Overseas Private Investment Corp, the Washington-based development financing unit of the US government, has approved an investment of as much as US$200 million in the fund, the buyout company's third, said Karima Olokun-Ola, a partner at LeapFrog in London. Billionaire George Soros invested in LeapFrog's first fund through his Soros Economic Development Fund because the financial-services market is under-served, she said.

LeapFrog is betting there's greater scope for investments among companies that target Africa's emerging consumers because there are more than four times as many the size of the continent's middle class. New regulations requiring insurance companies in Kenya to hold more cash will create buy-out opportunities, while the continent's largest population in Nigeria and more sophisticated consumers in Ghana make those markets attractive, Ms Olokun-Ola said.

"We are speaking to insurance companies, ones that are looking for capital and those ones with sufficient capital but are looking to take advantage of consolidation and grow market share" in Kenya, she said by phone from Nairobi last week. "We're looking at payment companies because it's becoming a popular tool that just offers much cheaper ways of doing business" across the continent.

The company's previous fund, the $400 million LeapFrog Financial Inclusion Fund II, still has some money to spend, Ms Olokun-Ola said. It also has a US$350 million joint venture with Newark-based Prudential Financial Inc., which is focused on similar assets, she said. The company's first fund raised US$135 million.

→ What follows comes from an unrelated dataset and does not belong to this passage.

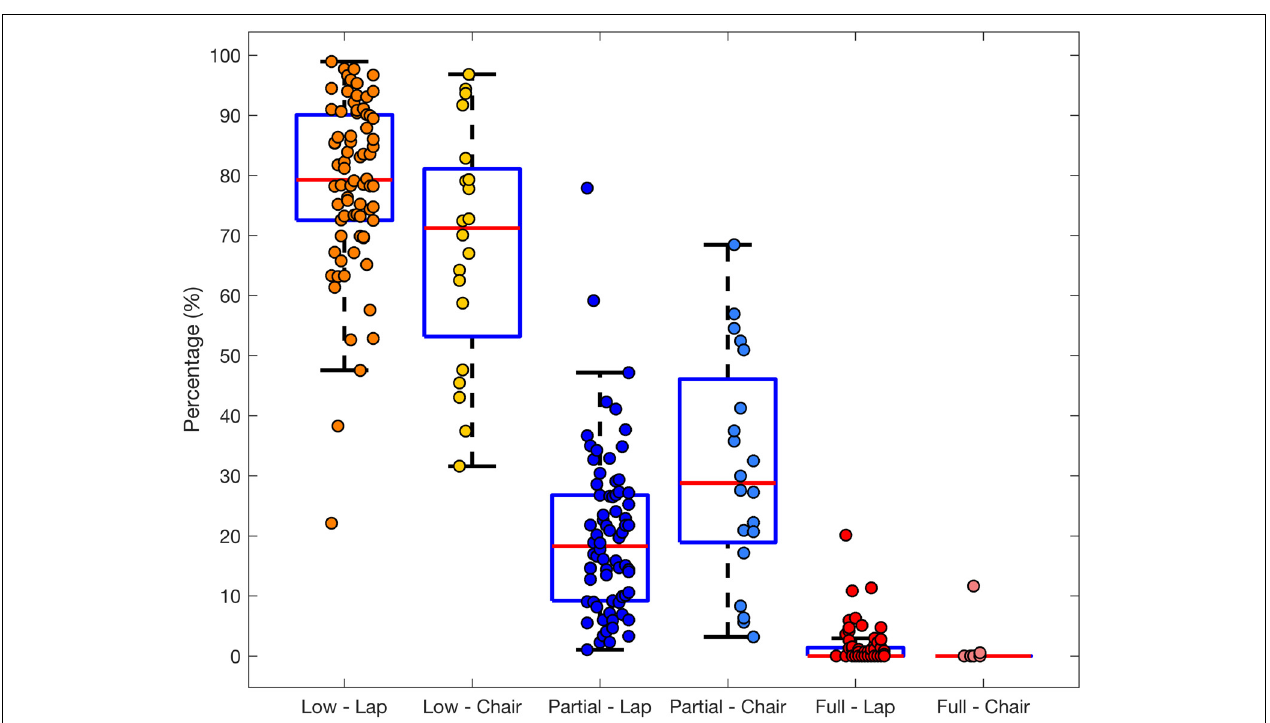
FIGURE 1 | Boxplot with overlaid dots (individual participants) representing the total duration (proportion of observation time) of low, partial and full movement for infants seated on a lap ( n = 74) or a chair ( n =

Kenya has 49 insurers, five re-insurers and almost 200 brokers in a country where about 3 per cent of the population has cover, according to the Association of Kenya Insurers. The market is also overbanked, with 41 lenders serving 44 million people, creating opportunities for mergers and takeovers because of new interest-rate caps that are squeezing profit margins, according to Nairobi-based Cytonn Investments Management Ltd, which oversees US$716 million. Emerging consumers earn between US$2 and US$10 a day and make up about two-thirds of Africa's population of more than 1.2 billion people, while the continent's middle class is less than 15 per cent, she said.